Dr. Schaub analysierte Meyerbeers »Afrikanerin«

"Offenburger Tageblatt" vom 30.5.2004

Wer ist der beliebteste Opernkomponist? Hätte man Mitte des 19. Jahrhunderts die Musikfreunde so gefragt, wäre nicht Mozart, Verdi oder Wagner, sondern allen voran Giacomo Meyerbeer genannt worden: Ein Name, der im 20. Jahrhundert ins Vergessen stürzte und von den Spielplänen verschwand.

In Straßburg wird 2004 das letzte Werk des ehemals enthusiastisch Gefeierten, »Die Afrikanerin«, glanzvoll wieder aufgeführt. Und im Acherner Rathaussaal wurde die Oper am Dienstagabend analysiert. Der sie da »unter die Lupe« nahm, ist ein unter Klassik-Fans ebenfalls Gefeierter, ein ungemein kenntnisreicher, vitaler Erklärer musikalischer Zusammenhänge: Dr. Stefan Schaub, der, inzwischen zum elften Mal, vor einer großen Zuhörerschar drei kurzweilige Stunden lang die musikalischen Nervenstränge der »Afrikanerin« freilegte.

So erfuhren die Zuhörer, wie sich der in Deutschland 1791 geborene Meyerbeer in Abwendung von deutscher Romantik dem italienischen Stil in die Arme wirft und später auch noch den Pomp der französischen Grand Opera musikalisch krönt. Noch vor Verdi und Wagner bereichert er das Opernorchester um neue Instrumente, erzeugt exotische Effekte wie beim ersten Auftritt der Afrikanerin mit der fremdartigen Ganztonleiter-Harmonie.

In seiner Methode fragt Schaub gern »Wie ist es gemacht?« und klärt die Antwort, indem er konkret zeigt, wie ein Wasser-Murmeln oder Sturmes-Toben oder ein Liebestod in der Partitur aussieht. Den Zuhörern wurde klar, dass ein um 22 Jahre Älterer dem jüngeren Verdi zeigt, wie ein dramatisches Akt-Finale hochgejagt und Emotionen eruptiv gesteigert werden können.

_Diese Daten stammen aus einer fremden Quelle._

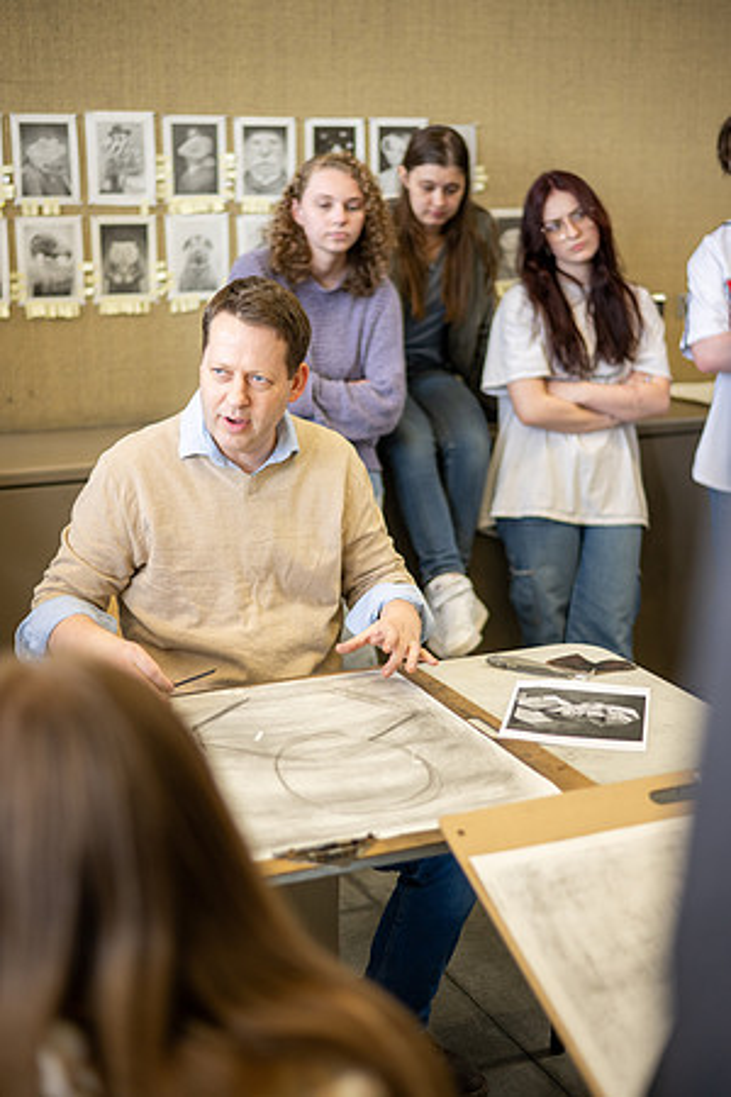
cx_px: 366
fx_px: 1523
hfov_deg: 27.0
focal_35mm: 50
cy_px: 548
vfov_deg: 39.6
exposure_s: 1/200
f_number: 1.8
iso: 400
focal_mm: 50
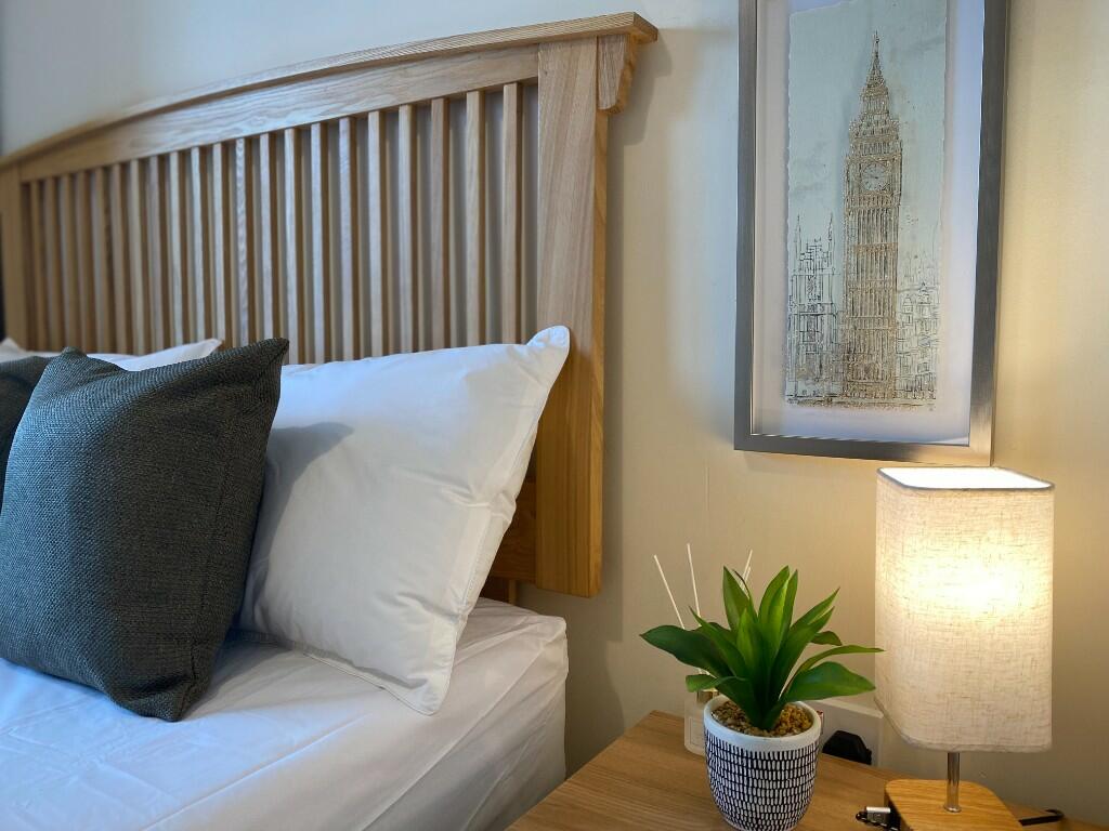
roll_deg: +0.1
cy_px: 416
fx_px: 833
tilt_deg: -5.0
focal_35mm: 26
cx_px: 554
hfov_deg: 67.3
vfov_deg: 53.1
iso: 80
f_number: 1.8
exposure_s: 1/50
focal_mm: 4.25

Nebenbei schärfte Schaub auch das Ohr für besonders schön musizierte, aber auch jene Stellen, bei denen es zwischen Orchester und Sängern wackelt. Die gestörten Beziehungen zwischen. dem Juden Meyerbeer, und den auf seinen Ruhm neidischen Zeitgenossen (sogar jüdischen Künstlern) blieben nicht unerwähnt. Wichtig sind dem Referenten auch immer die Wirkungen von Musik auf deren damalige Hörer: Was empfanden dabei Menschen, für die es weder Radio noch TV gab?

Die Seminarteilnehmer freuen sich wohl vorbereitet auf die Straßburger Aufführung am Montag.